## Problem to work on
Continue the film review of Master from the point where it stops.

## Article

▬▬▬▬▬▬▬▬▬▬

Despite the many horror tropes it employs, Master — director Mariama Diallo’s feature debut — is more dependent on lurking, lingering uncertainties than on startling jump scares. The story of three Black women at a mostly white New England college, the film lures its characters, and us, into an urban legend about a Salem-era gallows beneath the university grounds. However, its slow-burn unfurling reveals an ingenious approach to looming specters and things that go bump in the night, leading to an emotionally charged payoff that cements it as a worthy entry in the modern Black horror canon.

The fictitious Ancaster University — an elite, secluded school whose alumni boasts several U.S. presidents — has never seen a Black dean of students until Gail Bishop (Regina Hall). Her new job as “Master” at one of Ancaster’s student houses comes with the perk of on-campus lodging, where previous Masters, most of them white men, have lived over the centuries. Their portraits remain on the walls. Their dark secrets remain hidden in boxes in the attic, in memories evoked by bells in the servants’ quarters, which ring unprompted, and in corners filled with maggot-infested rot, which have long been left unattended. Gail’s only ally on campus is her old friend Liv Beckman (Amber Grey), a mixed-race Black literature professor, whose attempts to stake her claim within the largely white Ancaster system — and whose opportunism, as she fights to be granted tenure — creates an uneasy dynamic with Gail, and with an incoming Black student, Jasmine Moore (Zoe Renee).

▬▬▬▬▬▬▬▬▬▬

## Data
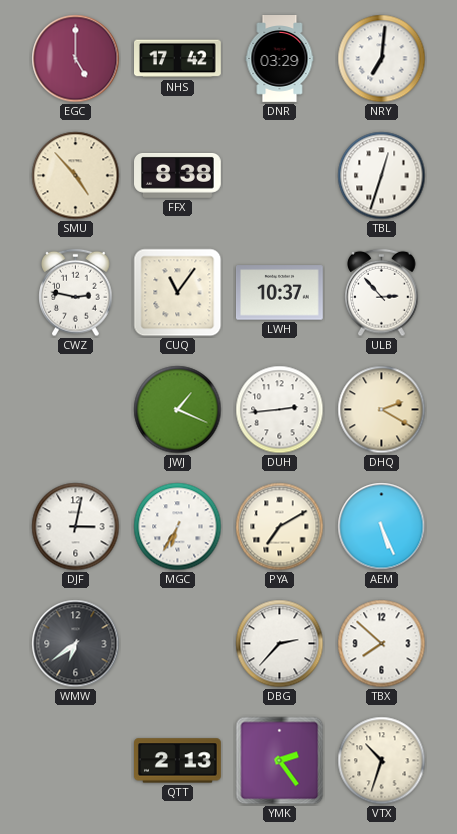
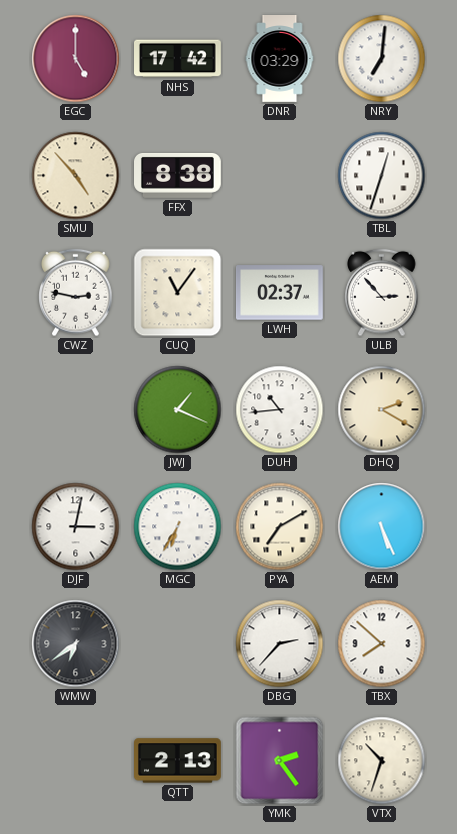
LWH: 10:37 -> 02:37
DUH: 2:44 -> 10:44
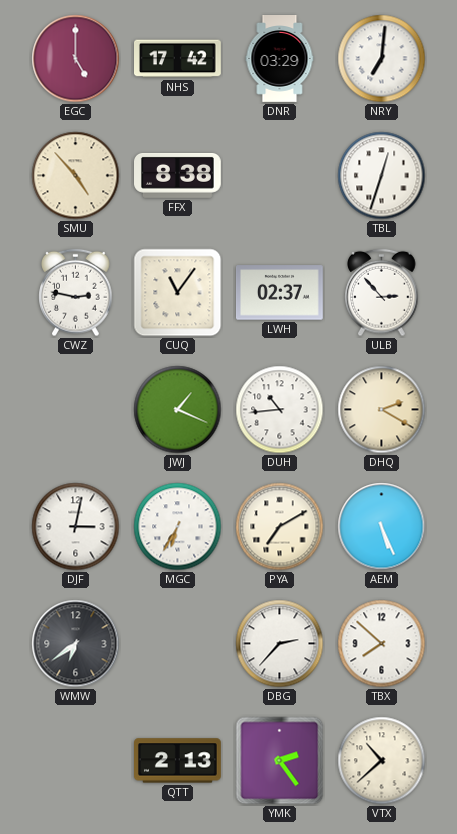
VTX: 10:33 -> 10:38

▬▬▬▬▬▬▬▬▬▬

## Task response
Jasmine is one of the only non-white kids in the class of 2023. When she arrives for her first semester, the room she moves into — number 302 — is revealed to have a dark history of its own, about which the older students snicker. They eventually tell her tales of previous tragedies that have befallen 302’s residents, and of a witch who appears before one freshman each year, precisely at 3:33 in the morning, though it’s unclear how much of this story is true and how much is being spun to prank her. It certainly doesn’t help that Jasmine sleepwalks, and is already prone to seeing things that may or may not exist.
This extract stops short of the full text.